-- Information given follows --
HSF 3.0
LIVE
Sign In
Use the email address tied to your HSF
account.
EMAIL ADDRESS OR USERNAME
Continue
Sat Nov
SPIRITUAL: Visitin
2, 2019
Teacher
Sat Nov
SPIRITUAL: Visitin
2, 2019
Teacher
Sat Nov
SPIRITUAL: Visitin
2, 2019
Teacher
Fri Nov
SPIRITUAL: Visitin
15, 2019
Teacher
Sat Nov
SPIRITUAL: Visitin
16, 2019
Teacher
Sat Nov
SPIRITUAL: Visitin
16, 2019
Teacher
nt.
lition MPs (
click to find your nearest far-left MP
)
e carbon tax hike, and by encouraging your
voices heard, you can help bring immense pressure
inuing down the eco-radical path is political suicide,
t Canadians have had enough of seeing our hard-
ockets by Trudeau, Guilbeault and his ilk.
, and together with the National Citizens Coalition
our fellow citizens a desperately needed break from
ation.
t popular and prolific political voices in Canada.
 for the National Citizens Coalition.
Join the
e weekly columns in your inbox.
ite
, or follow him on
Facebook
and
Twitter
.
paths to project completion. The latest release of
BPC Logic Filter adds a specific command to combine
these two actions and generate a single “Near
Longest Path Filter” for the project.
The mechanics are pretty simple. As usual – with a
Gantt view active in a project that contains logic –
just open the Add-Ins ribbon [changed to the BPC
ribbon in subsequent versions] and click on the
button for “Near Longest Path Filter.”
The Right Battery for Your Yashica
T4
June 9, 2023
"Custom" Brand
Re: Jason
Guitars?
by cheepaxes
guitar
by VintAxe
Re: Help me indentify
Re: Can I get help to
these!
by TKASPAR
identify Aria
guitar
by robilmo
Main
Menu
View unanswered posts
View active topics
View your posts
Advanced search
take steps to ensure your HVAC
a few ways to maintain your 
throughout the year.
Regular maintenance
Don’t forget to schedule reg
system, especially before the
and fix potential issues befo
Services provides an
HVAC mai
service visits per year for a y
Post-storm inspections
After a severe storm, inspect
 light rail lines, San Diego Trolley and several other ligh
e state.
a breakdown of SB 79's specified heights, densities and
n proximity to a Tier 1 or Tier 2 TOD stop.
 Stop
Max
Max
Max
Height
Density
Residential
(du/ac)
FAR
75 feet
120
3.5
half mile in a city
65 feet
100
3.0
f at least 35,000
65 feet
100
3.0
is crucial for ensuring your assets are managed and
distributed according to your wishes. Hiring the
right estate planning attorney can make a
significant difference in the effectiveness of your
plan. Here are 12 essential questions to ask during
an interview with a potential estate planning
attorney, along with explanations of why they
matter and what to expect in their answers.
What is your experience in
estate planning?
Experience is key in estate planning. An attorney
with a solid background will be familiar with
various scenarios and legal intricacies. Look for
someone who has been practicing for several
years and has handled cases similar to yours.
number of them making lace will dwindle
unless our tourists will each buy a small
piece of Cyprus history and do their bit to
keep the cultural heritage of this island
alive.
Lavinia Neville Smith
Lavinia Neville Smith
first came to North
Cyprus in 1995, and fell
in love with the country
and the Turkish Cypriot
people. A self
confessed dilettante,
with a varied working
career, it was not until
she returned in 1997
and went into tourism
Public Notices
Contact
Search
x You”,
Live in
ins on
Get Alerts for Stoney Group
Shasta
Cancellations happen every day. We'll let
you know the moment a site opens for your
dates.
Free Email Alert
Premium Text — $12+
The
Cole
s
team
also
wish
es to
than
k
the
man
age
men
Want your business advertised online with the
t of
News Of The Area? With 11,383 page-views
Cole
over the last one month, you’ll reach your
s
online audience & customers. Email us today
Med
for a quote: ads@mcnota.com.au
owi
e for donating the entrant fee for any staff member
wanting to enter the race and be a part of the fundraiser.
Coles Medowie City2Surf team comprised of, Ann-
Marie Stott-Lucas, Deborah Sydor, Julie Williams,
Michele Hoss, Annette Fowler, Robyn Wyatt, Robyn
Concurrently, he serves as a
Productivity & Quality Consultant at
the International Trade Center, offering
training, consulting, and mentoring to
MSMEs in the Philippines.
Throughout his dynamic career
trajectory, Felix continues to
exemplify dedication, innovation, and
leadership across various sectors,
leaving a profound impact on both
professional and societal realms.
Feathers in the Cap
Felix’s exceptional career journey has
-- Information given concluded --
## Work item
Once you have read the records, output each one exactly as written.

## Output of the task
HSF 3.0
LIVE
Sign In
Use the email address tied to your HSF
account.
EMAIL ADDRESS OR USERNAME
Continue
Sat Nov
SPIRITUAL: Visitin
2, 2019
Teacher
Sat Nov
SPIRITUAL: Visitin
2, 2019
Teacher
Sat Nov
SPIRITUAL: Visitin
2, 2019
Teacher
Fri Nov
SPIRITUAL: Visitin
15, 2019
Teacher
Sat Nov
SPIRITUAL: Visitin
16, 2019
Teacher
Sat Nov
SPIRITUAL: Visitin
16, 2019
Teacher
nt.
lition MPs (
click to find your nearest far-left MP
)
e carbon tax hike, and by encouraging your
voices heard, you can help bring immense pressure
inuing down the eco-radical path is political suicide,
t Canadians have had enough of seeing our hard-
ockets by Trudeau, Guilbeault and his ilk.
, and together with the National Citizens Coalition
our fellow citizens a desperately needed break from
ation.
t popular and prolific political voices in Canada.
 for the National Citizens Coalition.
Join the
e weekly columns in your inbox.
ite
, or follow him on
Facebook
and
Twitter
.
paths to project completion. The latest release of
BPC Logic Filter adds a specific command to combine
these two actions and generate a single “Near
Longest Path Filter” for the project.
The mechanics are pretty simple. As usual – with a
Gantt view active in a project that contains logic –
just open the Add-Ins ribbon [changed to the BPC
ribbon in subsequent versions] and click on the
button for “Near Longest Path Filter.”
The Right Battery for Your Yashica
T4
June 9, 2023
"Custom" Brand
Re: Jason
Guitars?
by cheepaxes
guitar
by VintAxe
Re: Help me indentify
Re: Can I get help to
these!
by TKASPAR
identify Aria
guitar
by robilmo
Main
Menu
View unanswered posts
View active topics
View your posts
Advanced search
take steps to ensure your HVAC
a few ways to maintain your 
throughout the year.
Regular maintenance
Don’t forget to schedule reg
system, especially before the
and fix potential issues befo
Services provides an
HVAC mai
service visits per year for a y
Post-storm inspections
After a severe storm, inspect
 light rail lines, San Diego Trolley and several other ligh
e state.
a breakdown of SB 79's specified heights, densities and
n proximity to a Tier 1 or Tier 2 TOD stop.
 Stop
Max
Max
Max
Height
Density
Residential
(du/ac)
FAR
75 feet
120
3.5
half mile in a city
65 feet
100
3.0
f at least 35,000
65 feet
100
3.0
is crucial for ensuring your assets are managed and
distributed according to your wishes. Hiring the
right estate planning attorney can make a
significant difference in the effectiveness of your
plan. Here are 12 essential questions to ask during
an interview with a potential estate planning
attorney, along with explanations of why they
matter and what to expect in their answers.
What is your experience in
estate planning?
Experience is key in estate planning. An attorney
with a solid background will be familiar with
various scenarios and legal intricacies. Look for
someone who has been practicing for several
years and has handled cases similar to yours.
number of them making lace will dwindle
unless our tourists will each buy a small
piece of Cyprus history and do their bit to
keep the cultural heritage of this island
alive.
Lavinia Neville Smith
Lavinia Neville Smith
first came to North
Cyprus in 1995, and fell
in love with the country
and the Turkish Cypriot
people. A self
confessed dilettante,
with a varied working
career, it was not until
she returned in 1997
and went into tourism
Public Notices
Contact
Search
x You”,
Live in
ins on
Get Alerts for Stoney Group
Shasta
Cancellations happen every day. We'll let
you know the moment a site opens for your
dates.
Free Email Alert
Premium Text — $12+
The
Cole
s
team
also
wish
es to
than
k
the
man
age
men
Want your business advertised online with the
t of
News Of The Area? With 11,383 page-views
Cole
over the last one month, you’ll reach your
s
online audience & customers. Email us today
Med
for a quote: ads@mcnota.com.au
owi
e for donating the entrant fee for any staff member
wanting to enter the race and be a part of the fundraiser.
Coles Medowie City2Surf team comprised of, Ann-
Marie Stott-Lucas, Deborah Sydor, Julie Williams,
Michele Hoss, Annette Fowler, Robyn Wyatt, Robyn
Concurrently, he serves as a
Productivity & Quality Consultant at
the International Trade Center, offering
training, consulting, and mentoring to
MSMEs in the Philippines.
Throughout his dynamic career
trajectory, Felix continues to
exemplify dedication, innovation, and
leadership across various sectors,
leaving a profound impact on both
professional and societal realms.
Feathers in the Cap
Felix’s exceptional career journey has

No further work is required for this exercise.